‘Dhurandhar’: A hard-won gift for Bollywood at year's end
Released on December 5, Aditya Dhar's "Dhurandhar" emerged as one of the biggest Indian box-office successes of 2025, entering the thousand crore club within weeks of its release.
The film quickly established dominance across domestic and overseas markets and is widely regarded as one of the highest-grossing Hindi films of the year, with trade analysts noting that its theatrical run remains strong.
Starring Ranveer Singh alongside Akshaye Khanna, Sanjay Dutt, R Madhavan, Arjun Rampal and Sara Arjun, the film initially presents itself as a familiar big-budget spy thriller. Its marketing promises scale, violence and spectacle—hallmarks of contemporary Bollywood espionage cinema. However, the film ultimately distinguishes itself by subverting many of those expectations.
Rather than portraying espionage as glamorous fantasy, Aditya Dhar frames it as a prolonged psychological ordeal. "Dhurandhar" treats spycraft not as a stylish profession but as an existence marked by isolation, fear and moral compromise. As per several Indian news outlet's reviews and comments, violence in the film is raw and unsettling, presented as consequence rather than spectacle.
Set largely in Karachi's Lyari area, the narrative follows Hamza, an undercover Indian agent who enters hostile territory without heroic swagger. He is tested constantly, forced to negotiate survival before ideology. Even stripped of its undercover identity, the film functions effectively as a story of a man's gradual rise within a brutal underworld, shaped by power struggles, loyalty and fear.

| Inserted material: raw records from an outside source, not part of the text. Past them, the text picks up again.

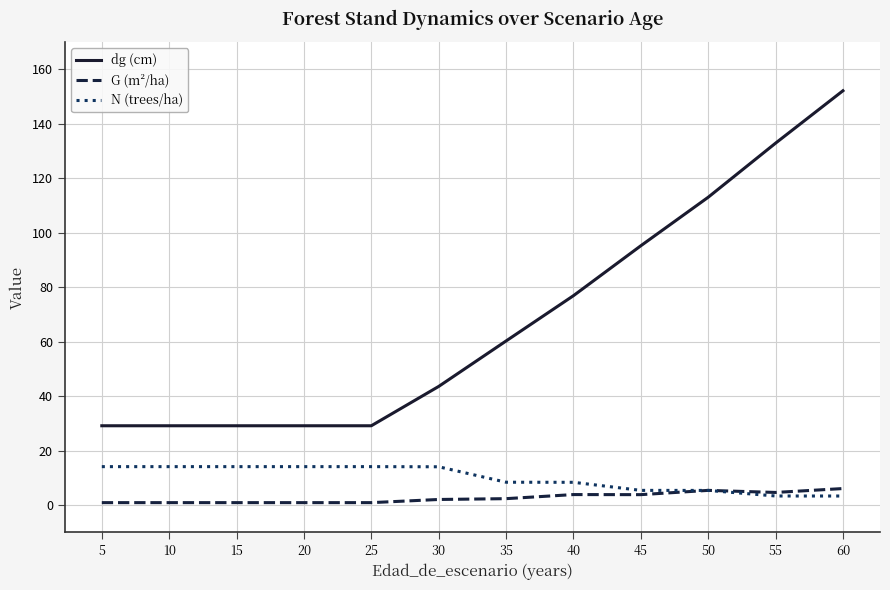

How many categories are shown in the chart?

12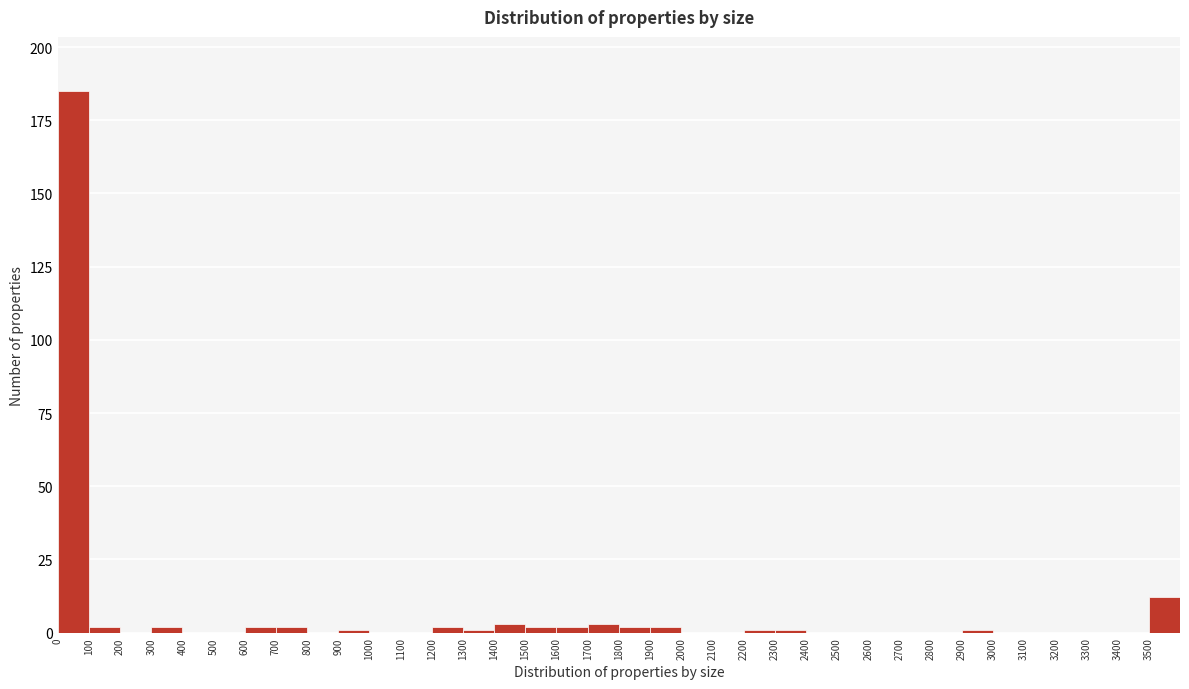

Reading left to right, list every bar in this chart as the range it spans on the x-axis followed by its height. The values are not printed on the chart, so give them approximately, as read against the axis.

0 to 100: 185
100 to 200: under 5
200 to 300: 0
300 to 400: under 5
400 to 500: 0
500 to 600: 0
600 to 700: under 5
700 to 800: under 5
800 to 900: 0
900 to 1000: under 5
1000 to 1100: 0
1100 to 1200: 0
1200 to 1300: under 5
1300 to 1400: under 5
1400 to 1500: under 5
1500 to 1600: under 5
1600 to 1700: under 5
1700 to 1800: under 5
1800 to 1900: under 5
1900 to 2000: under 5
2000 to 2100: 0
2100 to 2200: 0
2200 to 2300: under 5
2300 to 2400: under 5
2400 to 2500: 0
2500 to 2600: 0
2600 to 2700: 0
2700 to 2800: 0
2800 to 2900: 0
2900 to 3000: under 5
3000 to 3100: 0
3100 to 3200: 0
3200 to 3300: 0
3300 to 3400: 0
3400 to 3500: 0
3500 to 3600: 10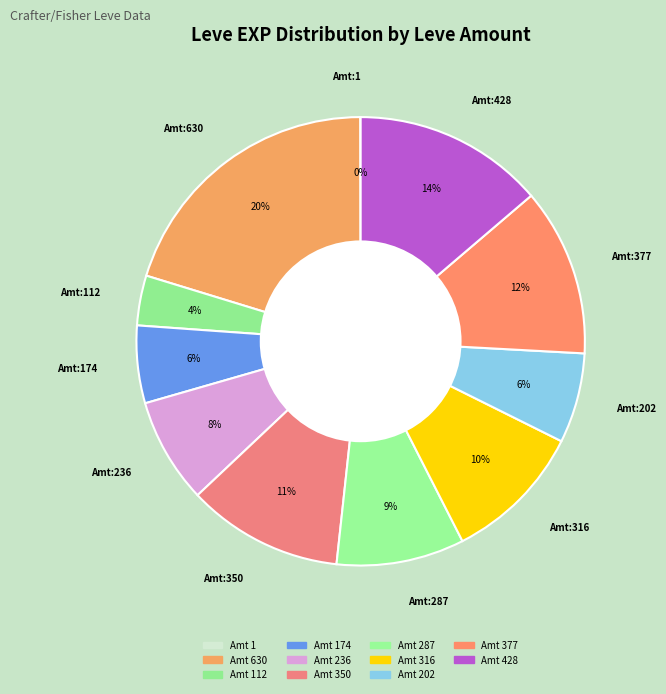

To the nearest percent, what is the difference between the largest and smallest slice percentages?

20%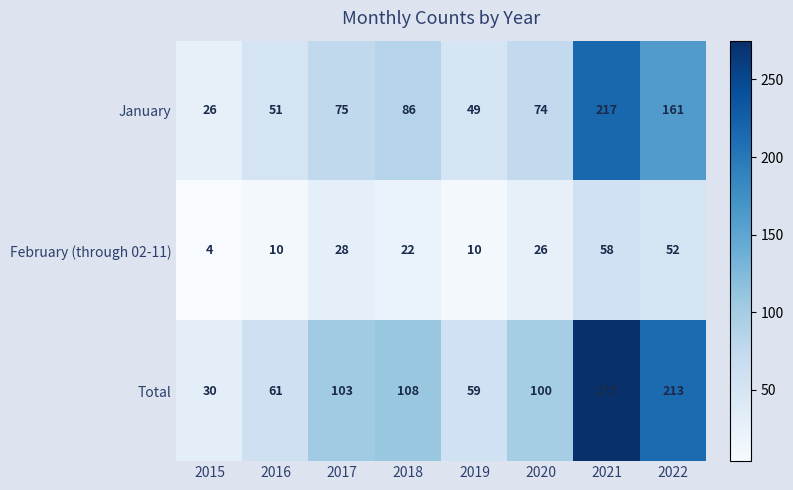

What is the spread (max minus min) of values at 2020?

74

As a result, "Dhurandhar" operates on two parallel tracks: a grounded spy thriller and an underworld ascent drama. The film also resists the globe-trotting tendencies typical of the genre. Its extended runtime unfolds within a tightly controlled geographical and emotional space, relying on chapters, long silences and dialogue-driven scenes. The pacing reflects the realities of intelligence work—defined by waiting, observation and sudden ruptures rather than continuous action.
Several reviewers have also mentioned that production design plays a crucial role in grounding the narrative. Lyari is depicted as a living, oppressive environment—dusty, crowded and worn down by time and violence.
The music similarly avoids exoticising Pakistan, blending qawwali, retro Bollywood, Punjabi folk and disco elements to create unease rather than romanticism.
Ranveer Singh delivers a restrained performance built on controlled stillness and calculated silence, while Akshaye Khanna provides emotional counterbalance through measured authority and quiet empathy.
Though not without flaws, the romantic subplot feels underdeveloped and the length demands patience, "Dhurandhar" remains resolute in its vision, as some explained. Moreover, in a genre crowded with glossy spy fantasies, the film stands apart by denying comfort and confronting audiences with a stark, morally complex reality, making it one of the most significant Hindi releases of the year.